Book thief who stole more than 1,000 manuscripts ‘wanted to cherish them before anyone else’

Copies of Beautiful World, Where Are You by Sally Rooney on shelves at its London launch
Hardback target … Beautiful World, Where Are You by Sally Rooney. Photograph: Vickie Flores/EPA

The former publishing employee who stole manuscripts of books by Margaret Atwood, Sally Rooney and Ian McEwan has said he had a “burning desire” to feel like he was a publishing professional, and had no intention of leaking the books he stole.

Filippo Bernardini pleaded guilty to one count of wire fraud in New York in January, encompassing the theft of more than 1,000 manuscripts.

Bernardini worked as a rights coordinator in London for Simon & Schuster, which has not been implicated in any of his crimes. He impersonated agents and publishers over email to obtain novels and other works from writers and their representatives.

According to The Bookseller, in court papers published last week Bernardini said he never leaked the manuscripts he obtained, but “wanted to keep them closely to my chest and be one of the fewest to cherish them before anyone else, before they ended up in bookshops”.

In his statement, he felt a “special and unique connection with the author, almost like I was the editor of that book” when reading some of the manuscripts.

Detailing how he began his scheme to obtain manuscripts, Bernardini said he saw them being shared “between editors, agents and literary scouts or even with individuals outside the industry”, and wondered why he could also not get them.

Beginning in August 2016, and continuing up to his arrest in New York in January 2022, Bernardini impersonated hundreds of people in the world of publishing by sending emails from fake accounts.

“One day, I created a spoof email address for someone I knew of in the publishing industry, and I sent an email to someone else that I knew of asking for a pre-publication manuscript,” Bernardini said in his statement. “I wrote in the style and using the language that my former colleagues had used. When that request was successful, from that moment on, this behaviour became an obsession, a compulsive behaviour.”

Bernardini wrote that he knew how “egregious, stupid and wrong my actions were” and that he would for ever be associated with his crime.

His lawyer Jennifer Brown wrote in a sentencing submission that Bernardini grew up as a lonely, bullied, gay child in a conservative part of Italy and was comforted by books.

She argued that he had “suffered professional and reputational ruin”, and that being “effectively banned from the publishing industry” was “particularly painful” for him because of “his desire to feel like an industry insider”.

Bernardini will be sentenced on 5 April.

Task objective: Please answer from the article about the manuscript thief: what job did Filippo Bernardini hold at Simon & Schuster?

Records supplied:
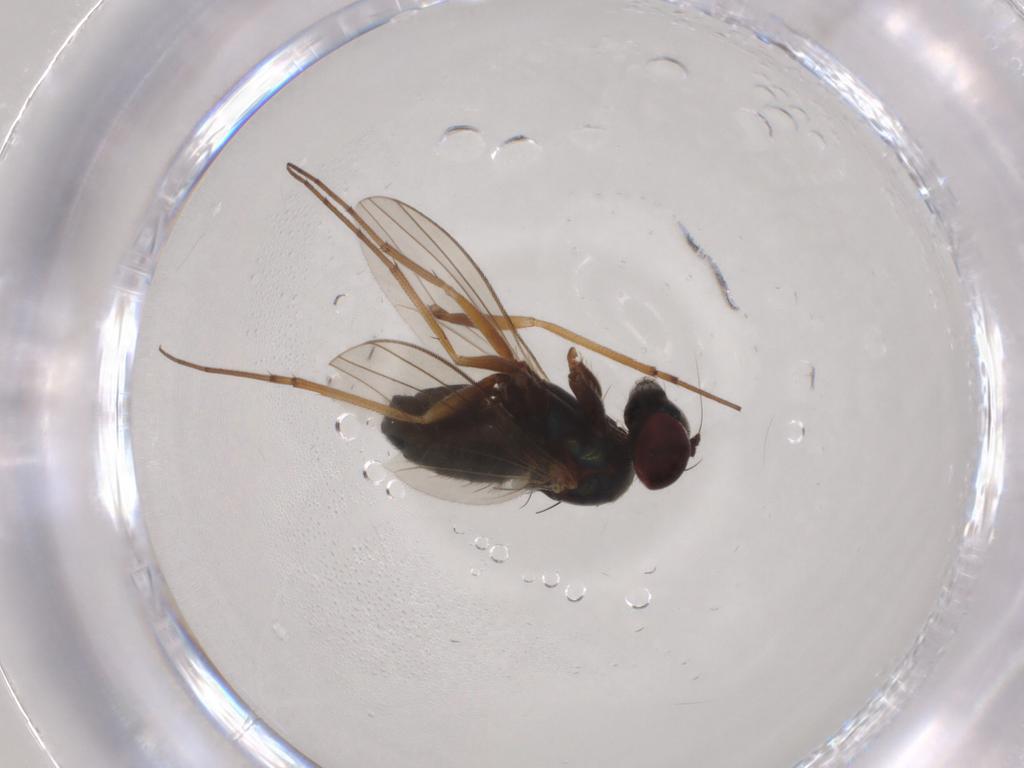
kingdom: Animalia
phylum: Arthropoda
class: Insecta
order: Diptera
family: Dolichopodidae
* * *
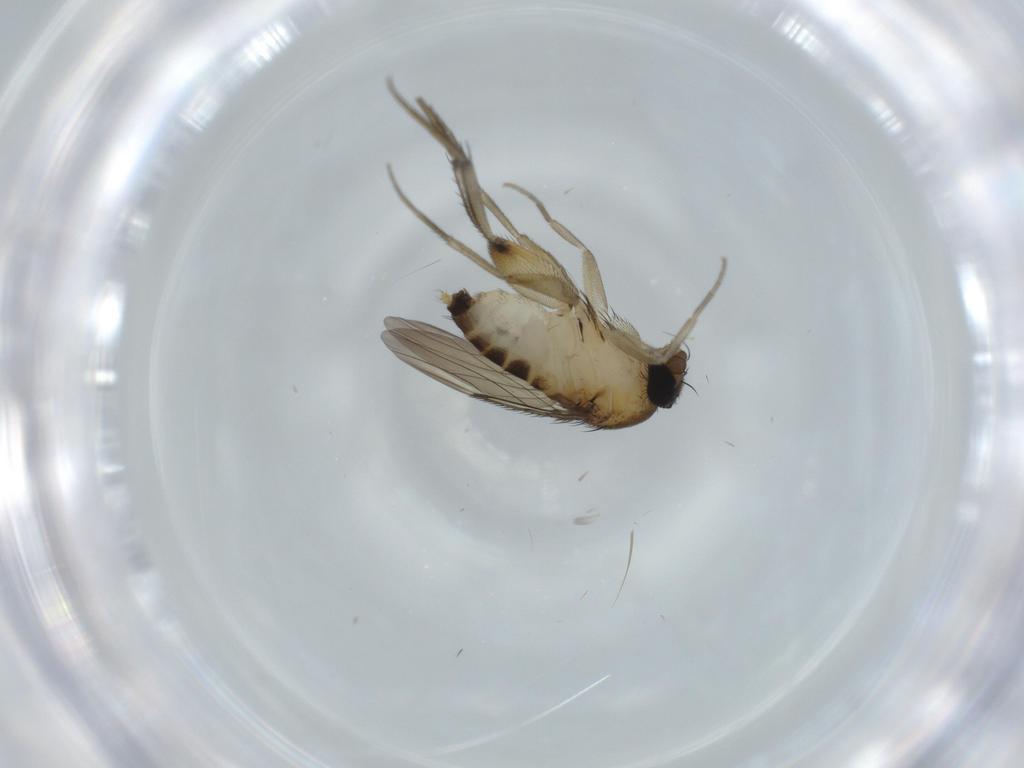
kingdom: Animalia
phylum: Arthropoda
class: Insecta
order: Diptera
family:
...
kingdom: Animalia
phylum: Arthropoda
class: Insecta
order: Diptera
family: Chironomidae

Solution to the problem: He was a rights coordinator in London.